Stelara does seem to work for peripheral arthritis but not for spinal (axial) involvement, which includes the SI joints. It's used in psoriatic arthritis but most rheumatologists will tell you that it's not very effective for that either.

To actually have an official diagnosis of Ankylosing Spondylitis, there has to be damage to the SI joints that shows up on x-ray. However, damage takes quite a while to show up - it can take 8-10 years, so it's rare to see it in kids/teens.

If there is no damage visible on x-ray but inflammation is visible on MRI, that means your son has juvenile axial spondyloarthritis (SpA). It has not yet progressed to AS and the goal of treatment is to prevent that progression.

My husband and daughters all have AS. Initially though, my girls were diagnosed with juvenile SpA. My older daughter progressed to AS in 5 years. My younger one took only 3. My husband has pretty severe AS - he also developed severe hip arthritis in his 20s. He has had 5 hip replacements, starting at age 30, fused SI joints, a damaged ankle and some spinal fusion.

Anti-TNFs are the best option for patients with both axial SpA and IBD. Typically Remicade or Humira. You want to treat aggressively, to prevent further damage to his hips and SI joints. My girls have been on anti-TNFs for years and my older daughter did great on them.

#### [About this task]
Update the text on spondyloarthritis, starting at "My husband and" and ending at "great on them.", and put "joint replacements" in place of "hip replacements". The listing after this stands apart from the text on spondyloarthritis.

[Saved entries]
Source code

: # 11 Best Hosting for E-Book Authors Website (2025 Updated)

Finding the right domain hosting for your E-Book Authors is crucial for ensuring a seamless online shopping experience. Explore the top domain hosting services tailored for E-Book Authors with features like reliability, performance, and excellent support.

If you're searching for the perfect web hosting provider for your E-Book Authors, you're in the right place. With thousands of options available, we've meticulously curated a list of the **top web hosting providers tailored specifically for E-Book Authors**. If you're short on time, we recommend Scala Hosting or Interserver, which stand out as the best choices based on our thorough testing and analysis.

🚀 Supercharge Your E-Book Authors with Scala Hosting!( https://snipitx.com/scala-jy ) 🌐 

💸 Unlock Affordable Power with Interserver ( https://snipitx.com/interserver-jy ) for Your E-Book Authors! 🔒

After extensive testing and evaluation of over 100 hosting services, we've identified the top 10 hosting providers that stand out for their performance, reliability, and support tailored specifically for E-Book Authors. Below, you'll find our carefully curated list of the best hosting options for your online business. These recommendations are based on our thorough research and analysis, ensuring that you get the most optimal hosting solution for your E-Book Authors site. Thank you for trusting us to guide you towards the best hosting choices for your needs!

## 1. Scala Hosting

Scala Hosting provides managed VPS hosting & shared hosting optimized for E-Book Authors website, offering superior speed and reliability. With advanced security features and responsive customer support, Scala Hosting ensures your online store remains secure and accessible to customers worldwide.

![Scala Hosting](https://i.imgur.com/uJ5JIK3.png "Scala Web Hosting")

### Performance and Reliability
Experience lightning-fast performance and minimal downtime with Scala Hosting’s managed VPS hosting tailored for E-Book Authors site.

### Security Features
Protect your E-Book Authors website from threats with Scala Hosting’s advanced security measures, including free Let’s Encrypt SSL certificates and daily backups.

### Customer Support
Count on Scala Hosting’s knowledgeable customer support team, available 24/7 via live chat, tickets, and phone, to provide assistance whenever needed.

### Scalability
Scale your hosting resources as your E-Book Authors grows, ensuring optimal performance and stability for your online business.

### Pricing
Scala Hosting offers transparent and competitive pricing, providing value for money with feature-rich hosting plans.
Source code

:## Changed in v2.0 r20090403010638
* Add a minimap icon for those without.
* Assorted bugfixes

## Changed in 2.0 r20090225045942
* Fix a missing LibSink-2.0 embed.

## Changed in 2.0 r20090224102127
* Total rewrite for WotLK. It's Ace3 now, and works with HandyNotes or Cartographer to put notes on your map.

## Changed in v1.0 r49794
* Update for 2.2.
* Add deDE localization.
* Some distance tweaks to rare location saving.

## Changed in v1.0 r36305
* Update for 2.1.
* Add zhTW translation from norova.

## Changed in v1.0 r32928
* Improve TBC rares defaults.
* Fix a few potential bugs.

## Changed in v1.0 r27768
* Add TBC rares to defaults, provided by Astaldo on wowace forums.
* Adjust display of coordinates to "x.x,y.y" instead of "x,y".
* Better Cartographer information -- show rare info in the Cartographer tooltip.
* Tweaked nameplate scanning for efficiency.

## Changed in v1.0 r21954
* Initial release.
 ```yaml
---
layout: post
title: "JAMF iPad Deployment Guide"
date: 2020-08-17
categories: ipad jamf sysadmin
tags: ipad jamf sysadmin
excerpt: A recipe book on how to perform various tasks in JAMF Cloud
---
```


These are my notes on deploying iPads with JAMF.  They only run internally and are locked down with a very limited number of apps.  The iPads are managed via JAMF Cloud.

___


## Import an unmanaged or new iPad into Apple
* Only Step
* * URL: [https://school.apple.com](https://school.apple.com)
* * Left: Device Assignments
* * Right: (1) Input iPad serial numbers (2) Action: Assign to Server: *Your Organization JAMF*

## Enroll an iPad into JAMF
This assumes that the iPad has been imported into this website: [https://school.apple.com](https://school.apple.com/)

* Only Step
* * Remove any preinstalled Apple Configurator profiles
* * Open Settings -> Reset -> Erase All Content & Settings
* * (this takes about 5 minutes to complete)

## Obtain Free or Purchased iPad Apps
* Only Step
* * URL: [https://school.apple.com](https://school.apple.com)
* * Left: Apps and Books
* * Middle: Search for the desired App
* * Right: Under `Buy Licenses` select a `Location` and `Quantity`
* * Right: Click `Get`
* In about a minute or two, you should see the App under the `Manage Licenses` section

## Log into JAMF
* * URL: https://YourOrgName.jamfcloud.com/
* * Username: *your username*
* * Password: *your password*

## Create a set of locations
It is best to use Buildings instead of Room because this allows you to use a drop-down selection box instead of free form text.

#### [Output of the exercise]
My husband and daughters all have AS. Initially though, my girls were diagnosed with juvenile SpA. My older daughter progressed to AS in 5 years. My younger one took only 3. My husband has pretty severe AS - he also developed severe hip arthritis in his 20s. He has had 5 joint replacements, starting at age 30, fused SI joints, a damaged ankle and some spinal fusion.

Anti-TNFs are the best option for patients with both axial SpA and IBD. Typically Remicade or Humira. You want to treat aggressively, to prevent further damage to his hips and SI joints. My girls have been on anti-TNFs for years and my older daughter did great on them.